A year ago, I couldn’t have imagined it would be 7 months before I ditched the walker. Then another 3 months before I could begin putting the crutches aside in favour of the cane, which I still need. I couldn’t possibly have known I would have to learn how to walk unassisted again, or that I wouldn’t be “there” yet. My knee is still outrageously swollen and warm to the touch. My entire leg is discoloured and bruised, due to CRPS.

My life has been loaded with lessons of overcoming. Of facing obstacles and fighting through them. I’ve been forced to find and develop my inner strength and to become resilient, to know that I can grit my teeth, dig a little deeper, and face whatever ugliness lies before me.

Although a huge part of that is about having the determination to see things through to the end, I’ve also learned to accept “what is.” It won’t always go my way. This recovery has certainly reminded me of that.

For many years, I’ve chosen to focus more on gratitude for the blessings in my life than to think about what isn’t as I’d like it to be. At the end of the day, this is what has pulled me through the past year. This is what helped me through those horrible, painful months.

With CRPS, it’s often one baby step forward and three giant steps backward. So far, I do creep forward again. I pray I’ll be one of the lucky ones who recover from it. My progress may be slow, but it is still progress. Sure, I wish I could go dancing. I wish I could go for a brisk walk.
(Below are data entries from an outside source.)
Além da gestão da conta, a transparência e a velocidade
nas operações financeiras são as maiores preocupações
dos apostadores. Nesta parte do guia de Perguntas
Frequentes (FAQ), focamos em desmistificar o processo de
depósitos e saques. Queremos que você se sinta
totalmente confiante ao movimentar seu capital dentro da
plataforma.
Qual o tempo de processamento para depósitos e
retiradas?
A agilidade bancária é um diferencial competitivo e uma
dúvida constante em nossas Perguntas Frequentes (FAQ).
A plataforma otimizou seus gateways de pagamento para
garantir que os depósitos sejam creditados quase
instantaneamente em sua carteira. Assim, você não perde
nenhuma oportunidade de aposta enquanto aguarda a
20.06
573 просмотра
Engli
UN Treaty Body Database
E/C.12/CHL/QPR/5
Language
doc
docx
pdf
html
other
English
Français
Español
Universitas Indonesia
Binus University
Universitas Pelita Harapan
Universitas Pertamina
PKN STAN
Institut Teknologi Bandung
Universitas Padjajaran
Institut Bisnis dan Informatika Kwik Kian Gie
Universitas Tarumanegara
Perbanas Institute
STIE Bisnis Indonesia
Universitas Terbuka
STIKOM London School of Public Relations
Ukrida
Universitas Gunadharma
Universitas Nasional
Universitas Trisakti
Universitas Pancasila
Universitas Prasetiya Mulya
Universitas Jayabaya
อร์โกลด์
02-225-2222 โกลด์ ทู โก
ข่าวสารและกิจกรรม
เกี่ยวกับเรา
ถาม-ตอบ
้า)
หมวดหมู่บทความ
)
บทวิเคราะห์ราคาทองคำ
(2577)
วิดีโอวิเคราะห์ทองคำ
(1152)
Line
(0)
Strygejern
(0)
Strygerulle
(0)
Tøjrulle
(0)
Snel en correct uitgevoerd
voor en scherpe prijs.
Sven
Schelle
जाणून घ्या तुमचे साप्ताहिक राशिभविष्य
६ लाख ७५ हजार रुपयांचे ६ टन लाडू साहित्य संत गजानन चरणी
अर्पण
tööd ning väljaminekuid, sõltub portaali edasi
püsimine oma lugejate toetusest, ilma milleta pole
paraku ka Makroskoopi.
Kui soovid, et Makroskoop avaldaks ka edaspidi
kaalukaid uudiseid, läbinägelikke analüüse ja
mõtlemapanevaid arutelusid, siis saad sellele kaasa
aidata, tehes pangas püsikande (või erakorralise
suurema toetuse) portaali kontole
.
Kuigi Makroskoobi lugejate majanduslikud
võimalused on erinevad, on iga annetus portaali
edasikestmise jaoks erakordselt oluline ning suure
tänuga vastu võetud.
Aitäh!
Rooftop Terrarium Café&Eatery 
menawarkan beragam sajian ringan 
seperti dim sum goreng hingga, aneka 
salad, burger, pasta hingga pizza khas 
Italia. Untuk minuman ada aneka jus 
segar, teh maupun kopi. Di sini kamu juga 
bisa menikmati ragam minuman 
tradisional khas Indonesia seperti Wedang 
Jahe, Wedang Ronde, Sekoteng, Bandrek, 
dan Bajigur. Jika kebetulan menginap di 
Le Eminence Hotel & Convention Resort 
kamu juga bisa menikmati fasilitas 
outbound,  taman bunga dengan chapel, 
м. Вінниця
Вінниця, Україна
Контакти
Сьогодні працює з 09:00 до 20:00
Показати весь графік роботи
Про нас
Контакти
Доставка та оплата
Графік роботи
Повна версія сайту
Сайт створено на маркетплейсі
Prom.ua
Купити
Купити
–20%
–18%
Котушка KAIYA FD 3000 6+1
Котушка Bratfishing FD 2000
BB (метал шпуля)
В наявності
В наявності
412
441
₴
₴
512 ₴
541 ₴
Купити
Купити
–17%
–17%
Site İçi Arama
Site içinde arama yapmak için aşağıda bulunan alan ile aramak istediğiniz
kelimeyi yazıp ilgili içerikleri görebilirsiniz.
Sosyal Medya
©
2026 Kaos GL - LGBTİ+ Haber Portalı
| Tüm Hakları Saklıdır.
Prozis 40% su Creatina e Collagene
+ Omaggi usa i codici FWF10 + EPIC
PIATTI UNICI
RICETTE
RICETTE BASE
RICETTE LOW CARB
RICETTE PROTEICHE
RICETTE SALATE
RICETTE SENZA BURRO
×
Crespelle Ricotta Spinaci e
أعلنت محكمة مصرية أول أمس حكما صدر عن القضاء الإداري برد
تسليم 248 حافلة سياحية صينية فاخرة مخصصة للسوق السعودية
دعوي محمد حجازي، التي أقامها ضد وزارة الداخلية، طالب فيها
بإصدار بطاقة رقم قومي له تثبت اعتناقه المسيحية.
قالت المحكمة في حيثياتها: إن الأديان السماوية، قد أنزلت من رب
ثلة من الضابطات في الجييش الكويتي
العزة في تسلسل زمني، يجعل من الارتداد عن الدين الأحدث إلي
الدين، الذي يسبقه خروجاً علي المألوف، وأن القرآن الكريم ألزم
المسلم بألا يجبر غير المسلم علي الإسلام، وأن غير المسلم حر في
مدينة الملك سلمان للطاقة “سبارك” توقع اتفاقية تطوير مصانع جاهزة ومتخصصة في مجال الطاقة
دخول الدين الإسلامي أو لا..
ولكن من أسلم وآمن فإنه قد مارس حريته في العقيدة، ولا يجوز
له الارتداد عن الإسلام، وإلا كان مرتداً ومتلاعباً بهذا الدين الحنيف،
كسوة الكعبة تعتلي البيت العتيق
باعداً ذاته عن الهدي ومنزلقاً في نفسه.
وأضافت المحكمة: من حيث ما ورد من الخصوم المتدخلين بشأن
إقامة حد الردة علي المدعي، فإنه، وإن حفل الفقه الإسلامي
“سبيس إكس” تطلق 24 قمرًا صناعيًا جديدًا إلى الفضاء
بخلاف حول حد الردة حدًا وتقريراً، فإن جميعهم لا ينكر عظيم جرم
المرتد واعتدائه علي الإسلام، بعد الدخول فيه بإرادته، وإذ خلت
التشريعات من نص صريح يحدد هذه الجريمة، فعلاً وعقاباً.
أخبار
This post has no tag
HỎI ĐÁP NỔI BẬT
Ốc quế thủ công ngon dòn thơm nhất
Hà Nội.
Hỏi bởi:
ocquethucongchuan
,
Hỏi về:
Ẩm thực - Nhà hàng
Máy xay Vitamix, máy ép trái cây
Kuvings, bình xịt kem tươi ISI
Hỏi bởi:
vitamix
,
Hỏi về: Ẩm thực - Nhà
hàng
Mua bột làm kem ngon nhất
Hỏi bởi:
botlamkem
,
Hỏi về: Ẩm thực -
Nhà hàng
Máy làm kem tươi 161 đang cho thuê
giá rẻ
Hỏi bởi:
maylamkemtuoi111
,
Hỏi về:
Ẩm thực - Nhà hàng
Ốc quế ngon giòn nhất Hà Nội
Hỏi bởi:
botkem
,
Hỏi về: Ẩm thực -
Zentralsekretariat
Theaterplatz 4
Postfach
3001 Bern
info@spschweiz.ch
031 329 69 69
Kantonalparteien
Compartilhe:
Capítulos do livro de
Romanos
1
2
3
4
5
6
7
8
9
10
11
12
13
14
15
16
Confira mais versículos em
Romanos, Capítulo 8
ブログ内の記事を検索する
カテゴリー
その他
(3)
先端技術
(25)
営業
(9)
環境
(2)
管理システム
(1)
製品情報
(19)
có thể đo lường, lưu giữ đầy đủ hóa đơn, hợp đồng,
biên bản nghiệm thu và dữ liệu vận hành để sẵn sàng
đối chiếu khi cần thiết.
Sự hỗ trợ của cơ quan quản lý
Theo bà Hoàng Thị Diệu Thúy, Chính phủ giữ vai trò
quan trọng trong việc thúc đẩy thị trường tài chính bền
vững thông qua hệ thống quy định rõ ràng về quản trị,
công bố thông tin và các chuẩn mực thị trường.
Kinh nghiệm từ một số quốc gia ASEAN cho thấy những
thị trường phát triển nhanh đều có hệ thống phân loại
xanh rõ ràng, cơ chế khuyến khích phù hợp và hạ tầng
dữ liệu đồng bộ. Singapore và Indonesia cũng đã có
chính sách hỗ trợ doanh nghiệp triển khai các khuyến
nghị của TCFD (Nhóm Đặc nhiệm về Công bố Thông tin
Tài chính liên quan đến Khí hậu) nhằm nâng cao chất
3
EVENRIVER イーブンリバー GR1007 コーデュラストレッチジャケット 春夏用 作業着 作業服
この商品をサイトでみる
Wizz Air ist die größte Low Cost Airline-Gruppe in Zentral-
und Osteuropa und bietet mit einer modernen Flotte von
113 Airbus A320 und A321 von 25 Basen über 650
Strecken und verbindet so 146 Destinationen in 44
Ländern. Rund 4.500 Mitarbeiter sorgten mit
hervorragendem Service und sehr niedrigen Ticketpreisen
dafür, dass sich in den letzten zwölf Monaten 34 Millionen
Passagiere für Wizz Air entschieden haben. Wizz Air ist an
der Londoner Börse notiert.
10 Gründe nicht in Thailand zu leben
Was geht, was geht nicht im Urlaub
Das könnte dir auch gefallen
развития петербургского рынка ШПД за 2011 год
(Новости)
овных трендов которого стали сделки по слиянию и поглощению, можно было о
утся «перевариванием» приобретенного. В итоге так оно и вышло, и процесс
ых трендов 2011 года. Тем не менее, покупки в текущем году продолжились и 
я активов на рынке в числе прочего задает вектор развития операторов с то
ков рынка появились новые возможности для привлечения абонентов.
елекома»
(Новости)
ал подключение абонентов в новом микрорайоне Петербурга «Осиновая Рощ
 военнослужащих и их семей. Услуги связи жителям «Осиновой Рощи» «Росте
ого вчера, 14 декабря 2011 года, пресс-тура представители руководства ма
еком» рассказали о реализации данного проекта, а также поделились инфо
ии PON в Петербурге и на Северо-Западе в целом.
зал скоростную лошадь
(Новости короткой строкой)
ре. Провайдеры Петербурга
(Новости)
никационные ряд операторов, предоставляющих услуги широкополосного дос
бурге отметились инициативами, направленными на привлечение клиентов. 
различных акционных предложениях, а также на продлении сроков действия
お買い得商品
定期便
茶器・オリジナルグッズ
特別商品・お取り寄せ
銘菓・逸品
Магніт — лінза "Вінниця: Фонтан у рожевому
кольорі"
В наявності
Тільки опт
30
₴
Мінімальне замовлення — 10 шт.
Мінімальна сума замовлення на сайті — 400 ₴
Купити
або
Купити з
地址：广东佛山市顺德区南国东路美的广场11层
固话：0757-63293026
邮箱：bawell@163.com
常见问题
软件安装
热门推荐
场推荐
Even a leisurely one would be a dream come true. I’d love to zip up and down the stairs again. I’m still hopeful for a full recovery, but if this is as good as it gets I will accept it and be grateful to have at least come this far.

It has taken me four days to write this. Diving back into those dark memories has been overwhelming and at times, suffocating. With every glimpse of those awful early months, I slammed the laptop shut. Tears bubbled up as I relived those terrible days, even for just a moment. I didn’t want to face those demons.

But just as I’ve done the rest of my life, I knew I couldn’t let them win. I kept pushing past that fear and faced those rotten bastards. I remembered who I am and that I’m far stronger than they’ll ever be. And just like that, they aren’t so scary anymore.